In [2]:
import torch
import torch.nn as nn
import torch.optim as optim
from torch.utils.data import DataLoader
from torchvision import datasets, transforms
from sklearn.metrics import accuracy_score, f1_score
import time

# Configuration
device = torch.device("cuda" if torch.cuda.is_available() else "cpu")

# Transformation des données
transform = transforms.Compose([
    transforms.ToTensor(),
    transforms.Normalize((0.1307,), (0.3081,))
])

# Chargement MNIST
train_dataset = datasets.MNIST(root='./data', train=True, download=True, transform=transform)
test_dataset = datasets.MNIST(root='./data', train=False, download=True, transform=transform)

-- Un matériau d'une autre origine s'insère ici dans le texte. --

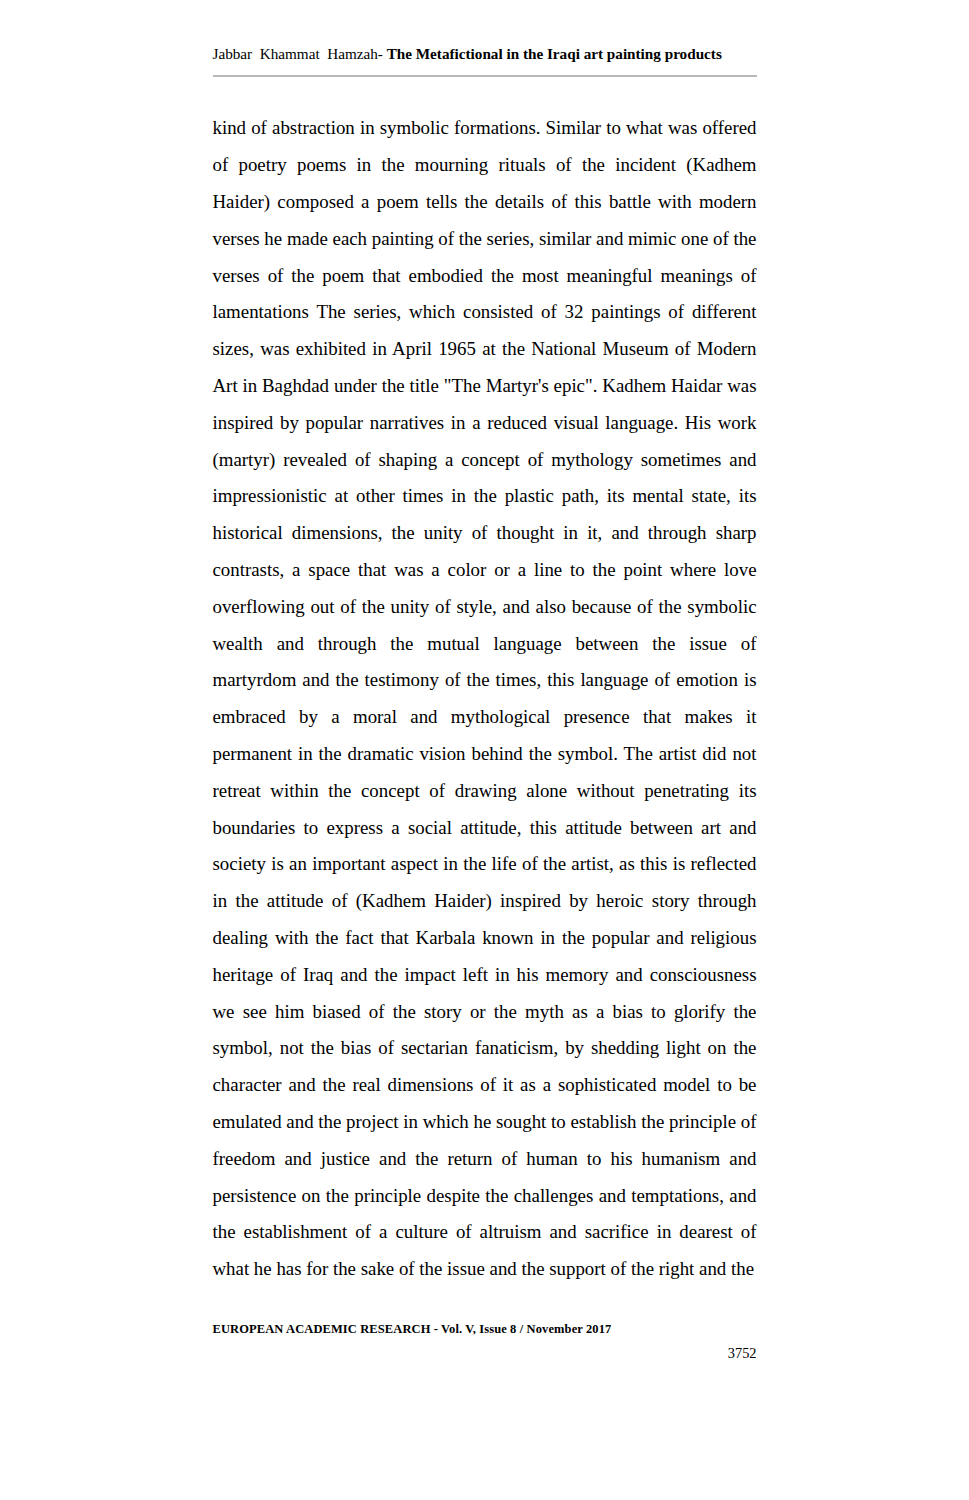Jabbar Khammat Hamzah- The Metafictional in the Iraqi art painting products
kind of abstraction in symbolic formations. Similar to what was offered of poetry poems in the mourning rituals of the incident (Kadhem Haider) composed a poem tells the details of this battle with modern verses he made each painting of the series, similar and mimic one of the verses of the poem that embodied the most meaningful meanings of lamentations The series, which consisted of 32 paintings of different sizes, was exhibited in April 1965 at the National Museum of Modern Art in Baghdad under the title "The Martyr's epic". Kadhem Haidar was inspired by popular narratives in a reduced visual language. His work (martyr) revealed of shaping a concept of mythology sometimes and impressionistic at other times in the plastic path, its mental state, its historical dimensions, the unity of thought in it, and through sharp contrasts, a space that was a color or a line to the point where love overflowing out of the unity of style, and also because of the symbolic wealth and through the mutual language between the issue of martyrdom and the testimony of the times, this language of emotion is embraced by a moral and mythological presence that makes it permanent in the dramatic vision behind the symbol. The artist did not retreat within the concept of drawing alone without penetrating its boundaries to express a social attitude, this attitude between art and society is an important aspect in the life of the artist, as this is reflected in the attitude of (Kadhem Haider) inspired by heroic story through dealing with the fact that Karbala known in the popular and religious heritage of Iraq and the impact left in his memory and consciousness we see him biased of the story or the myth as a bias to glorify the symbol, not the bias of sectarian fanaticism, by shedding light on the character and the real dimensions of it as a sophisticated model to be emulated and the project in which he sought to establish the principle of freedom and justice and the return of human to his humanism and persistence on the principle despite the challenges and temptations, and the establishment of a culture of altruism and sacrifice in dearest of what he has for the sake of the issue and the support of the right and the
EUROPEAN ACADEMIC RESEARCH - Vol. V, Issue 8 / November 2017
3752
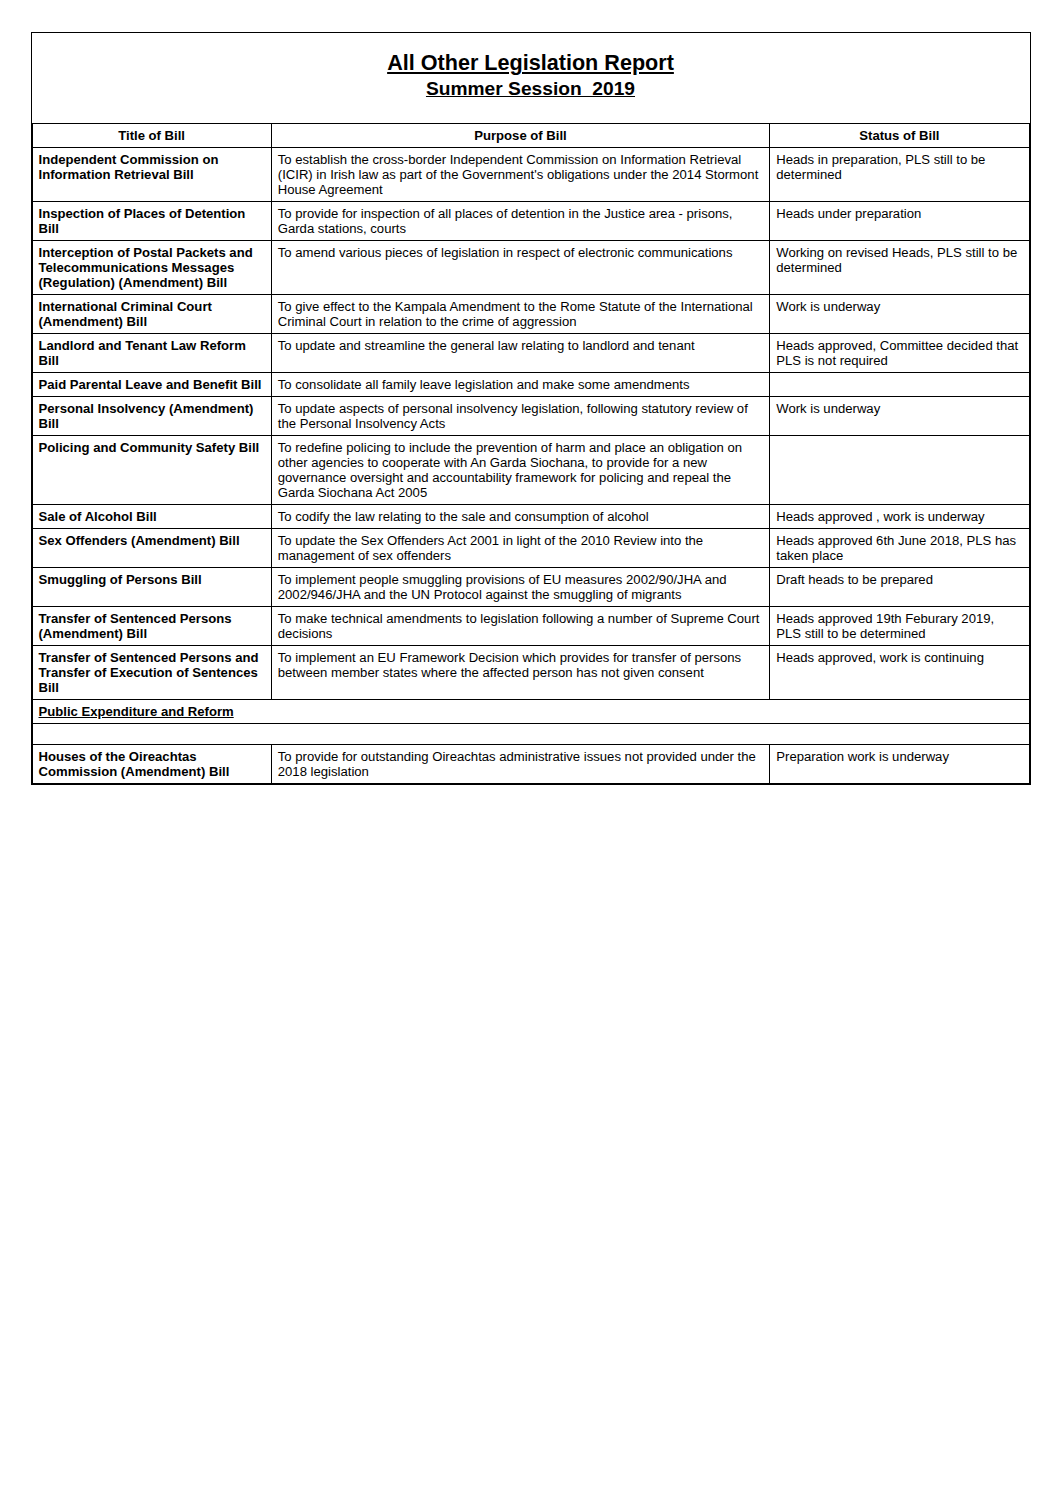All Other Legislation Report
Summer Session 2019
| Title of Bill | Purpose of Bill | Status of Bill |
| --- | --- | --- |
| Independent Commission on Information Retrieval Bill | To establish the cross-border Independent Commission on Information Retrieval (ICIR) in Irish law as part of the Government's obligations under the 2014 Stormont House Agreement | Heads in preparation, PLS still to be determined |
| Inspection of Places of Detention Bill | To provide for inspection of all places of detention in the Justice area - prisons, Garda stations, courts | Heads under preparation |
| Interception of Postal Packets and Telecommunications Messages (Regulation) (Amendment) Bill | To amend various pieces of legislation in respect of electronic communications | Working on revised Heads, PLS still to be determined |
| International Criminal Court (Amendment) Bill | To give effect to the Kampala Amendment to the Rome Statute of the International Criminal Court in relation to the crime of aggression | Work is underway |
| Landlord and Tenant Law Reform Bill | To update and streamline the general law relating to landlord and tenant | Heads approved, Committee decided that PLS is not required |
| Paid Parental Leave and Benefit Bill | To consolidate all family leave legislation and make some amendments | |
| Personal Insolvency (Amendment) Bill | To update aspects of personal insolvency legislation, following statutory review of the Personal Insolvency Acts | Work is underway |
| Policing and Community Safety Bill | To redefine policing to include the prevention of harm and place an obligation on other agencies to cooperate with An Garda Siochana, to provide for a new governance oversight and accountability framework for policing and repeal the Garda Siochana Act 2005 | |
| Sale of Alcohol Bill | To codify the law relating to the sale and consumption of alcohol | Heads approved , work is underway |
| Sex Offenders (Amendment) Bill | To update the Sex Offenders Act 2001 in light of the 2010 Review into the management of sex offenders | Heads approved 6th June 2018, PLS has taken place |
| Smuggling of Persons Bill | To implement people smuggling provisions of EU measures 2002/90/JHA and 2002/946/JHA and the UN Protocol against the smuggling of migrants | Draft heads to be prepared |
| Transfer of Sentenced Persons (Amendment) Bill | To make technical amendments to legislation following a number of Supreme Court decisions | Heads approved 19th Feburary 2019, PLS still to be determined |
| Transfer of Sentenced Persons and Transfer of Execution of Sentences Bill | To implement an EU Framework Decision which provides for transfer of persons between member states where the affected person has not given consent | Heads approved, work is continuing |
| Public Expenditure and Reform |
| Houses of the Oireachtas Commission (Amendment) Bill | To provide for outstanding Oireachtas administrative issues not provided under the 2018 legislation | Preparation work is underway |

train_loader = DataLoader(train_dataset, batch_size=64, shuffle=True)
test_loader = DataLoader(test_dataset, batch_size=1000, shuffle=False)

# Architecture CNN
class CNN(nn.Module):
    def __init__(self):
        super(CNN, self).__init__()
        self.conv1 = nn.Conv2d(1, 32, kernel_size=3, padding=1)
        self.conv2 = nn.Conv2d(32, 64, kernel_size=3, padding=1)
        self.pool = nn.MaxPool2d(2, 2)
        self.fc1 = nn.Linear(64*7*7, 128)
        self.fc2 = nn.Linear(128, 10)
        self.dropout = nn.Dropout(0.5)

    def forward(self, x):
        x = self.pool(torch.relu(self.conv1(x)))
        x = self.pool(torch.relu(self.conv2(x)))
        x = x.view(-1, 64*7*7)
        x = torch.relu(self.fc1(x))
        x = self.dropout(x)
        x = self.fc2(x)
        return x

# Entraînement et évaluation
def train_cnn(epochs=10):
    model = CNN().to(device)
    optimizer = optim.Adam(model.parameters(), lr=0.001)
    criterion = nn.CrossEntropyLoss()

    train_times = []
    for epoch in range(epochs):
        start_time = time.time()
        model.train()
        total_loss = 0
        for images, labels in train_loader:
            images, labels = images.to(device), labels.to(device)
            optimizer.zero_grad()
            outputs = model(images)
            loss = criterion(outputs, labels)
            loss.backward()
            optimizer.step()
            total_loss += loss.item()

        train_time = time.time() - start_time
        train_times.append(train_time)

        # Évaluation
        model.eval()
        all_preds, all_targets = [], []
        with torch.no_grad():
            for images, labels in test_loader:
                outputs = model(images.to(device))
                preds = outputs.argmax(dim=1)
                all_preds.extend(preds.cpu().numpy())
                all_targets.extend(labels.cpu().numpy())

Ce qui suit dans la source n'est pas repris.